The final curtain call is over; the lights come up. Conversation rises around us. “The evening is still young,” Jim murmurs, “and the magic carriage won't turn into a pumpkin until one o'clock. What do you say?”

“I say, hello evening . . .” He offers me his arm: I take it, and we return to the limo (one of several queuing patiently outside the crush in front of the Royal Opera House). I slide into it gratefully. “Where to next?” I ask.

“I have something in mind.” His eyes twinkle wickedly. He knocks on the partition: “Destination four, please.”

“Wait, where—” The car begins to move.

“It's a surprise,” he says. Quietly: “Do you trust me?”

“I—” I look him in the eye. “This is all a bit fast.”

“I'm sorry. If you want, I'll give you a lift home immediately—”

“No, that won't be necessary.” I relax. He's fast, but smooth—and he knows when to back off. He's a grown-up: more grown-up than Bob will ever be. Is that what I've been missing? A real grown-up man in my life? I'm not sure. I'm not sure I'll ever
be
sure, frankly. His attention is flattering,
very
flattering. I'm absolutely dead certain he's been working up to this for some time. But he's given no hint of it before now. “Surprise me,” I tell him, stretching luxuriously.

“Happily. It'll take about twenty minutes to get there. Would you care for a top-up?”

And so we get through our second champagne flute of the evening.

*   *   *

Some time later we pull up alongside another red carpet. “You can leave your coat in the car,” Jim tells me, “he'll pick us up when we're ready to go.” So I shed my heavy outer shell and Jim helps me out of the limo, and we walk along the runner. There are
reporters
here, paparazzi: one or two flashes go off and I almost flinch before I realize that they're not aimed at me.

“What
is
this?” I hiss in his ear, a rictus smile baring my teeth at the world as I lean on his arm.

“Look up.”

I look up. “Wow, it's Minas Tirith!” Yes: the red carpet leads to a glass entrance and an atrium with a ceiling high enough that our office building could fit comfortably under it. We're at the foot of the London Shard, the tallest building in the European Union. It's pretty small beer by Chinese or American standards—it doesn't even make the top fifty skyscrapers worldwide—but it's the tallest
here
. And Jim is leading me across the lobby red carpet towards a bank of express elevators.

“I scored two tickets to a very exclusive party,” Jim confides in
me. “I'm afraid this qualifies as work, not pleasure: hope you don't mind.”

I tighten my grip on his arm.
Dammit.
“Why?”

“I thought you ought to be here to see it.”

“To see what?”

“I got wind of it yesterday afternoon from a source at the Yard, via the Integrated Intelligence System. It's a meet-and-greet for persons of interest to our host, his eminence, Sheikh Ammar Al Nuaimi. I very much doubt he'll be seen in public here tonight, but there may be some discreet invitations to his apartments downstairs from the observatory level. Most of the guest list are investment bankers and political lobbyists, but word is that he is extremely interested in meeting three-sigma powers: I barely had to express interest . . . ah, here we are.”

The spacious glass-walled lift to the observation deck is stunningly fast and smooth, and my ears pop on the way up.

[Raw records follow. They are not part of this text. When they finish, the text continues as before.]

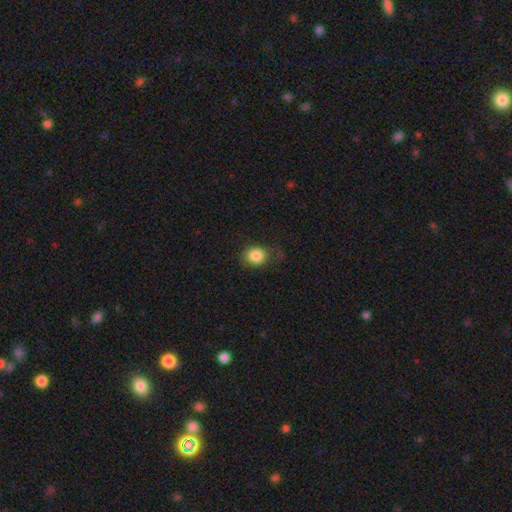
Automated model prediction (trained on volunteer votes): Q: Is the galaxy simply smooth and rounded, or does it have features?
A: smooth — 84%.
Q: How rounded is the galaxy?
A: round — 62%.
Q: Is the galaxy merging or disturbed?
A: none — 65%.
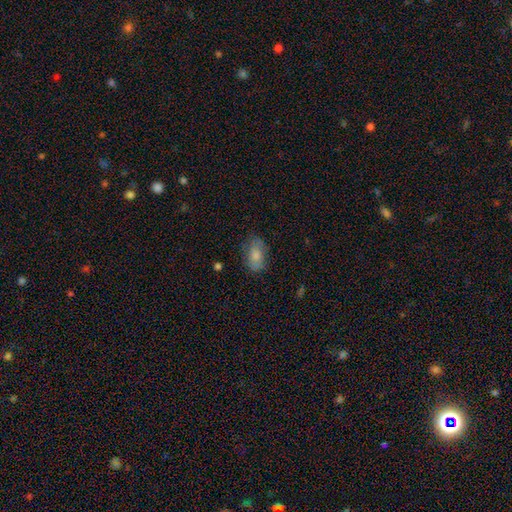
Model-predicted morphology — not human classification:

We don't have it to ourselves, mind you: the other passengers are a mix of middle-aged couples and younger and more glamorous hangers-on, all in evening dress. Nobody I recognize. At the top, the doors open and white-gloved attendants direct us out onto a floor which serves as an open-air viewing platform. It's surrounded on four sides by giant triangular glass walls and support trusses that extend several stories above us. We're sheltered from the wind, but it feels light and airy and a little bit chilly: a harbinger of early autumn. Waiters with drinks trays and bottles circulate discreetly. Jim and I both accept glasses of white wine. “Do you recognize anyone here?” I ask.